→ **GIVEN TEXT**:
Start of Block
# Where to get wood chunks Palm Harbor, FL area



## smokincigars (Jun 30, 2009)

We're gonna be vacationing in Crystal Beach here soon, 
	

	
	
		
		



		
			






 and I was hoping to find a good place around there to get wood chunks. Looking for cherry and apple, or if nothing else at least some hickory. I believe Palm Harbor and Tarpon Springs are the nearest "cities"...?

Any help appreciated!


----------



## meatball (Jun 30, 2009)

I used to live in the Tampa area. First place to check would be Publix, which is all over the place, check near the BBQ supplies. Our Publix sells Mesquite and Hickory chunks and chips and for pretty reasonable prices. Not sure about Palm Harbor, but you might want to check if there is a Pinch-a-Penny pool store (or call some pool supply stores). A lot of the pool supply stores sell BBQ supplies too and might have chunks. Not sure if you will have any luck finding apple or cherry, I haven't seen it sold in stores in Florida. Usually only Mesquite and Hickory. But, maybe I just haven't gotten lucky yet.
End of Block
→ **EXERCISES**:
- 1) Please transcribe the wood chunks thread from "Any help appreciated!" up to and including "gotten lucky yet.".
- 2) Render this sentence from the wood chunks thread in Spanish: "A lot of the pool supply stores sell BBQ supplies too and might have chunks."
- 3) According to the wood chunks thread, which two kinds of wood does the replier's Publix sell as chunks and chips?
The lines after this point are separate material, unrelated to the wood chunks thread.

→ **DATA LISTING**:
Start of Block
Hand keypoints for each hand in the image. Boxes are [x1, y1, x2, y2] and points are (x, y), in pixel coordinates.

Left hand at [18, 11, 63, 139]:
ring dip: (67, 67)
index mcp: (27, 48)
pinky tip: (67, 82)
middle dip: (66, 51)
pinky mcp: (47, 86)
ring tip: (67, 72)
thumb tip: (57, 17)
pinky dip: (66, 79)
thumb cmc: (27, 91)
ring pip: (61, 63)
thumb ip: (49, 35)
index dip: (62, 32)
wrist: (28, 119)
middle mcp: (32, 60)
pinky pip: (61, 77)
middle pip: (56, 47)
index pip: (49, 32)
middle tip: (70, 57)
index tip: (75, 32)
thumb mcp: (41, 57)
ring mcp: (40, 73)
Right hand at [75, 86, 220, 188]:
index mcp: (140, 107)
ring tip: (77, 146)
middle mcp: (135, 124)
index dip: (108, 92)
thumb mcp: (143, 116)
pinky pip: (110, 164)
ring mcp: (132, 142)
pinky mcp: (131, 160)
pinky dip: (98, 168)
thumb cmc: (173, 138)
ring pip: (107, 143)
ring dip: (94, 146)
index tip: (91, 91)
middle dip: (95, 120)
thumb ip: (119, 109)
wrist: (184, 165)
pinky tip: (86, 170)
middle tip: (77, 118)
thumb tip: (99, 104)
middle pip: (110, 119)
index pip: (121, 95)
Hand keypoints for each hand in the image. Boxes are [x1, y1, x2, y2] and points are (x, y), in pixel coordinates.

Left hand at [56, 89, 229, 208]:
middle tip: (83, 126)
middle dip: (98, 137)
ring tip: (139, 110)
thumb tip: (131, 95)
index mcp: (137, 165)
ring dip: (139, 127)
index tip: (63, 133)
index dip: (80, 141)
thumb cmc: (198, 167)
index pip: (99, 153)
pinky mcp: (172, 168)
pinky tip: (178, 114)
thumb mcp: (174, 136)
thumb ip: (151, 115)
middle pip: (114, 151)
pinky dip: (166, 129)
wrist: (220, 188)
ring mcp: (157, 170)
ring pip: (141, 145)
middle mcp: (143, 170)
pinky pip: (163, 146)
End of Block
→ **SOLUTIONS PER TASK**:
- 1)
Any help appreciated!


----------



## meatball (Jun 30, 2009)

I used to live in the Tampa area. First place to check would be Publix, which is all over the place, check near the BBQ supplies. Our Publix sells Mesquite and Hickory chunks and chips and for pretty reasonable prices. Not sure about Palm Harbor, but you might want to check if there is a Pinch-a-Penny pool store (or call some pool supply stores). A lot of the pool supply stores sell BBQ supplies too and might have chunks. Not sure if you will have any luck finding apple or cherry, I haven't seen it sold in stores in Florida. Usually only Mesquite and Hickory. But, maybe I just haven't gotten lucky yet.

- 2) Muchas de las tiendas de artículos para piscinas también venden artículos para barbacoa y podrían tener trozos.

- 3) Mesquite and hickory.